Highlights & Insights

  • The discovery of Contextual vs. Structural heads is a genuinely novel contribution — it reveals the intrinsic functional division of labor in VAR attention, which is distinct from head analyses in LLMs.
  • Functional validation experiments are highly intuitive — selective masking clearly demonstrates the complementary roles of the two head types.
  • Near-lossless and sometimes superior performance at 70% compression indicates substantial redundancy in VAR models.
  • Reducing complexity from \(O(n^4)\) to \(O(Bn^2)\) represents a theoretically significant improvement.
  • The approach resonates conceptually with the "micro-expert" notion in CAMERA — both discover functional heterogeneity within transformer components and design differentiated strategies accordingly.

Limitations & Future Work

  • Only the attention module is optimized; FFN overhead is not addressed.
  • The head ratio \(\alpha\) requires manual tuning, though results are not highly sensitive to it.
  • Integration with quantization methods (KV cache quantization + HACK) has not been explored, though combined gains may be possible.
  • Validation is limited to VAR models and has not been extended to traditional next-token autoregressive generation models.
  • vs. H2O/SnapKV: These general-purpose KV compression methods do not distinguish head types and perform poorly on VAR (FID 3.04/3.09 vs. HACK 2.06 @50%), as they disrupt Structural heads.
  • vs. LOOK-M/MEDA: Merging-based methods exhibit the worst degradation on VAR (FID 6.89/18.88), as merge operations destroy spatial structural information.
  • vs.

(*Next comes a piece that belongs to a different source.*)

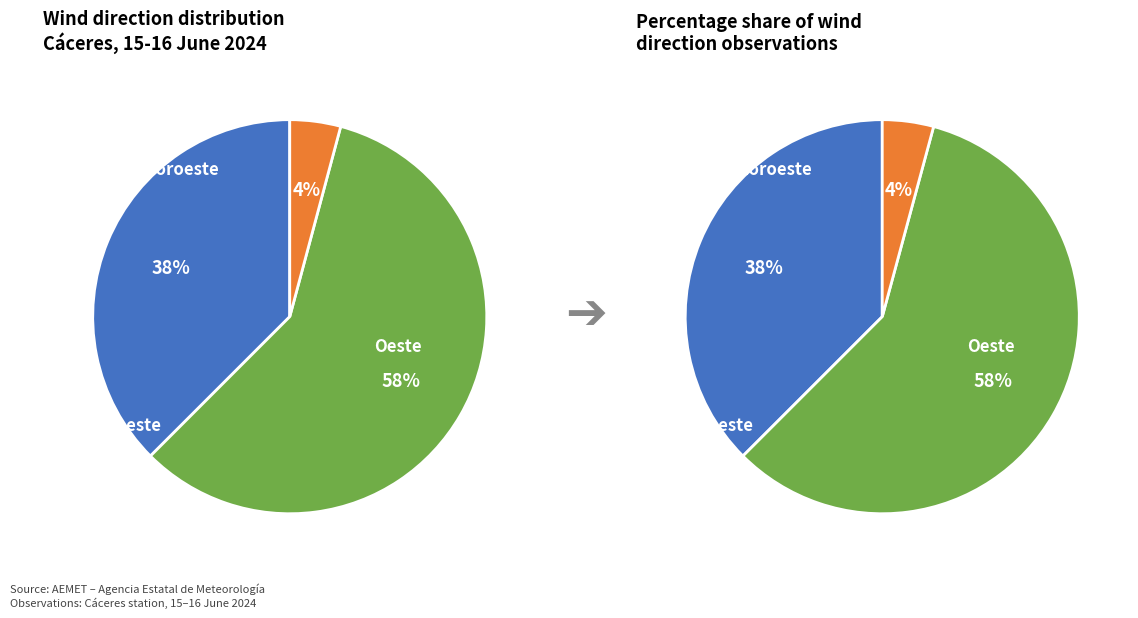

Is Sudoeste the majority of the pie?

No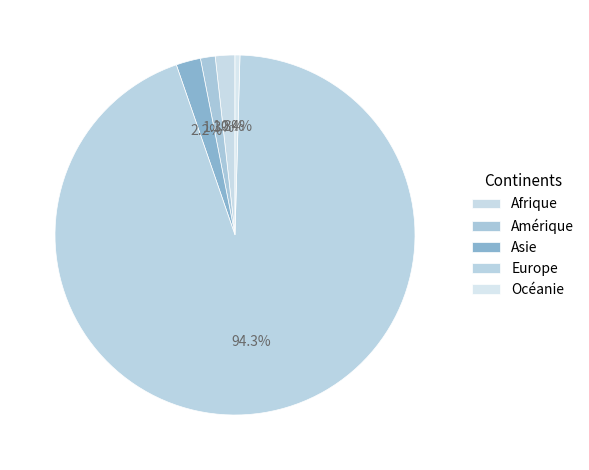

The Europe slice represents 94% of the pie. True or false?

True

StreamingLLM: Position-based methods fail to capture the semantic importance differences among tokens in VAR.
  • Strong resonance with CAMERA's "micro-expert" concept — CAMERA analyzes the heterogeneity of micro-experts within MoE, while HACK analyzes functional heterogeneity of attention heads; both exploit this heterogeneity for differentiated compression.
  • Complementary to the "U-shaped pattern" in Distillation Dynamics — the Contextual/Structural distinction in HACK essentially reflects a division between information compression (semantic aggregation) and information preservation (spatial structure).
  • The framework may be extensible to KV cache compression in MLLMs, where a similar Contextual vs. Structural divergence among heads may exist.
  • Related to cross-layer token budget allocation ideas; HACK provides a head-level budget allocation perspective.

Rating

  • Novelty: ⭐⭐⭐⭐⭐ The Contextual/Structural head discovery and VAR-specific KV compression constitute entirely original contributions.
  • Experimental Thoroughness: ⭐⭐⭐⭐⭐ Covers 6 VAR models, T2I and class-conditional tasks, multiple compression ratios, detailed ablations, and efficiency analysis.
  • Writing Quality: ⭐⭐⭐⭐⭐ Motivation visualization is excellent; the analysis→design→validation logic is rigorous throughout.
  • Value: ⭐⭐⭐⭐⭐ The first KV cache compression work for VAR models; demonstrates significant practical speedup and high utility.